Lompat ke konten Lompat ke sidebar Lompat ke footer

Ibadah Haji rukun Islam ke lima

Haji: Panduan Lengkap Ibadah Haji dalam Islam | Saung Ngaji

Panduan Ibadah Haji

Assalamu ‘alaikum warahmatullāh wabarakātuh. Saudara-saudariku di Saung Ngaji, alhamdulillāh kita masih diberi kesempatan untuk menjelajah ilmu dan memperdalam amal ibadah.
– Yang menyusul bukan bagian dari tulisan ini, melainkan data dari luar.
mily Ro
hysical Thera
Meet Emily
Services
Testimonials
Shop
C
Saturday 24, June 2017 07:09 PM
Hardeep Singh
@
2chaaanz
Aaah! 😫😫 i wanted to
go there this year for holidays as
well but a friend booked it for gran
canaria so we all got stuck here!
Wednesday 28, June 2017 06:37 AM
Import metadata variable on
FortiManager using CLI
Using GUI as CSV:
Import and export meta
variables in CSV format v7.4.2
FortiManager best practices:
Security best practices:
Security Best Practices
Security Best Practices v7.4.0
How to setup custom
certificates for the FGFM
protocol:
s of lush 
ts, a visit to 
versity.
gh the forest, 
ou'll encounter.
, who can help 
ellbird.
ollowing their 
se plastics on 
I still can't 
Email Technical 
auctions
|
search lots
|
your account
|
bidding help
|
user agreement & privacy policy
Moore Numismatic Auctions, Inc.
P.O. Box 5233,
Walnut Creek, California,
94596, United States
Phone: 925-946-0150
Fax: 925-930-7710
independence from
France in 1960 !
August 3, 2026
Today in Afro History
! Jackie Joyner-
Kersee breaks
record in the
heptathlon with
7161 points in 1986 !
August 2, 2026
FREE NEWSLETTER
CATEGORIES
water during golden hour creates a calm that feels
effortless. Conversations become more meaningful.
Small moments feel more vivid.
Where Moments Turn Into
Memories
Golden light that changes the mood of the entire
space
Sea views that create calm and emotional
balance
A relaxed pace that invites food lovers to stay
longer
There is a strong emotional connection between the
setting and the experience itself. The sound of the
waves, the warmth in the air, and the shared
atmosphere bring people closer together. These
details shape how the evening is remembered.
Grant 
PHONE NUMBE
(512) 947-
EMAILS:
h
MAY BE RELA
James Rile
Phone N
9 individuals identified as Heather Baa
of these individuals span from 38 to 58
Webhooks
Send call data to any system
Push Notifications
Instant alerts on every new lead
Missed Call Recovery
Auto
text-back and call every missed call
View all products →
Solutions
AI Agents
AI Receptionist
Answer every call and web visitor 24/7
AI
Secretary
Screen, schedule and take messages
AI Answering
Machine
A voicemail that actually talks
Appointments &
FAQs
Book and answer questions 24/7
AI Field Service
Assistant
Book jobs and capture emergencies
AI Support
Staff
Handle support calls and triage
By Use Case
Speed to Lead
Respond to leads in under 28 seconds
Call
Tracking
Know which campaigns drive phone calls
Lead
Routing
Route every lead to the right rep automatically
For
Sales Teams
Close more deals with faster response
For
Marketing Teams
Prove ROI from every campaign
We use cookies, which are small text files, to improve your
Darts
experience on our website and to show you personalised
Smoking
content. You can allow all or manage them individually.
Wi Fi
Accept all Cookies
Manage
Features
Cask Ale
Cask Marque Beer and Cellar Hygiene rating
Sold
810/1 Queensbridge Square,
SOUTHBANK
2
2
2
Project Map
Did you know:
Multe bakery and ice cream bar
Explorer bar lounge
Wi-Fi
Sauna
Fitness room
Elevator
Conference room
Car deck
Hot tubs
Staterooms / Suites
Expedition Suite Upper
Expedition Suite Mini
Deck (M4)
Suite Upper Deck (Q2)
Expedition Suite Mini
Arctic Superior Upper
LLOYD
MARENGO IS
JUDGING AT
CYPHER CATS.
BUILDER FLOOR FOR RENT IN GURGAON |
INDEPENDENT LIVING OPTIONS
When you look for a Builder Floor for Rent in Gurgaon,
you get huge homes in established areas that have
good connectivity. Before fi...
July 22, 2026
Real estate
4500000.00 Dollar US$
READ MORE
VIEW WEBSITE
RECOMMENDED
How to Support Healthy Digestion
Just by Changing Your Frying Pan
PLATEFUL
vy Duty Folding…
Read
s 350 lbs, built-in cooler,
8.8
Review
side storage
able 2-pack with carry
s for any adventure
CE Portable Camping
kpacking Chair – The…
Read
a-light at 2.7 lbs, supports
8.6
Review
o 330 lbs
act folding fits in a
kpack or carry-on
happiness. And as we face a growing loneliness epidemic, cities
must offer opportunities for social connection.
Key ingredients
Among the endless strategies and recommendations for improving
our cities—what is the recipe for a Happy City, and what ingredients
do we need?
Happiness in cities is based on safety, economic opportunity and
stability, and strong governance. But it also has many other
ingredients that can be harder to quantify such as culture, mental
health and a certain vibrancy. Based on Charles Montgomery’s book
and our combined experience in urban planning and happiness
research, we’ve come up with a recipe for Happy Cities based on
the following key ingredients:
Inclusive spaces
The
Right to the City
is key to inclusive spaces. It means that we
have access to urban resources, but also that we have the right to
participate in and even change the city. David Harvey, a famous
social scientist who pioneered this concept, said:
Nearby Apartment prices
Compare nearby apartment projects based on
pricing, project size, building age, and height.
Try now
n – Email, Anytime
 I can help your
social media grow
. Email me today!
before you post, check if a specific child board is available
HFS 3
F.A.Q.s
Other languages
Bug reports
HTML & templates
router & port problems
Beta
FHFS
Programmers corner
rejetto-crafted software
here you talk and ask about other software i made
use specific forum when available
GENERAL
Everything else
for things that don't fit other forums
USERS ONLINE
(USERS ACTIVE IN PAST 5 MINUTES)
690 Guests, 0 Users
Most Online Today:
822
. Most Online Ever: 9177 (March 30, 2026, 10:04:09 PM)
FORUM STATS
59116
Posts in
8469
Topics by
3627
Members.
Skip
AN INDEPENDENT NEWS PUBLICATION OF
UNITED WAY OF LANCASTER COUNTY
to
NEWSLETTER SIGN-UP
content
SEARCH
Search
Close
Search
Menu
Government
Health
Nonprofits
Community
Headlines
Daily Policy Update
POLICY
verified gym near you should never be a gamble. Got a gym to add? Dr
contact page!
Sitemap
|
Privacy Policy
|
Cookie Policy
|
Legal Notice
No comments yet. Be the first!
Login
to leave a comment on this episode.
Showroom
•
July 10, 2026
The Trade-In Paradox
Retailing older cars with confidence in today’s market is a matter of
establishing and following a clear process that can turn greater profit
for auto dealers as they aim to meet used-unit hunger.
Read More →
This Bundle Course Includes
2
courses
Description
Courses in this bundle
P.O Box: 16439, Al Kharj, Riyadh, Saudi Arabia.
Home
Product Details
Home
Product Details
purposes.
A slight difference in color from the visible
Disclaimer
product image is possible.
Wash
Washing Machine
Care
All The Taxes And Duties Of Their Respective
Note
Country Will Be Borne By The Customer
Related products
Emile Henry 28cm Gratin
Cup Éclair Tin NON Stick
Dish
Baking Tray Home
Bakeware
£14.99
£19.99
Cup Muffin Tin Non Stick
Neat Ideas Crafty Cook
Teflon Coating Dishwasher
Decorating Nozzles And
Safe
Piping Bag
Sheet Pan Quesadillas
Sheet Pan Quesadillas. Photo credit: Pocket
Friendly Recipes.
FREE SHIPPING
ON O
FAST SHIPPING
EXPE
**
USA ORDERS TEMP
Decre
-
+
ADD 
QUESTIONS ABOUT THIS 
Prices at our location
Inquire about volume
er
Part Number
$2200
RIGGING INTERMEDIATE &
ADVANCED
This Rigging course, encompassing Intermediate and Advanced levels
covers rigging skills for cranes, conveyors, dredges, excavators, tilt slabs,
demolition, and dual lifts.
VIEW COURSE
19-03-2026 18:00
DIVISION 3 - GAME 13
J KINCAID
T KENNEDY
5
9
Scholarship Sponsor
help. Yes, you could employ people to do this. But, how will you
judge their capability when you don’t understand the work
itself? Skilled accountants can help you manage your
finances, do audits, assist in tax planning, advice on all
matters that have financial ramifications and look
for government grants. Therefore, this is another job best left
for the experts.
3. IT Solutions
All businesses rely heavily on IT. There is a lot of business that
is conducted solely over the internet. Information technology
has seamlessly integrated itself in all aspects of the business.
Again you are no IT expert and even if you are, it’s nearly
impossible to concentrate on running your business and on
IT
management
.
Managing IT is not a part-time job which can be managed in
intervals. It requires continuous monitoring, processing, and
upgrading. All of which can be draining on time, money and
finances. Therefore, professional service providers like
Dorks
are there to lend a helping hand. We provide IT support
Kali ini kita akan menyingkap rahasia ibadah yang agung: Haji. Ibadah yang dirancang Allah SWT sebagai puncak rukun Islam, sekaligus momentum spiritual yang mempertemukan hamba-Nya dari segala penjuru dunia.

1. Pengertian Haji

Kata haji secara bahasa berarti “menuju sesuatu yang agung” atau “mengunjungi” (qashd li-syai’in mu’azzham). Sedangkan secara istilah syar’i, haji adalah:
“Mengunjungi Baitullāh (Kaʿbah) dan tempat-tempat yang telah ditetapkan, dalam waktu yang ditentukan, dengan amalan-amalan yang telah ditetapkan, semata-mata karena Allah SWT.”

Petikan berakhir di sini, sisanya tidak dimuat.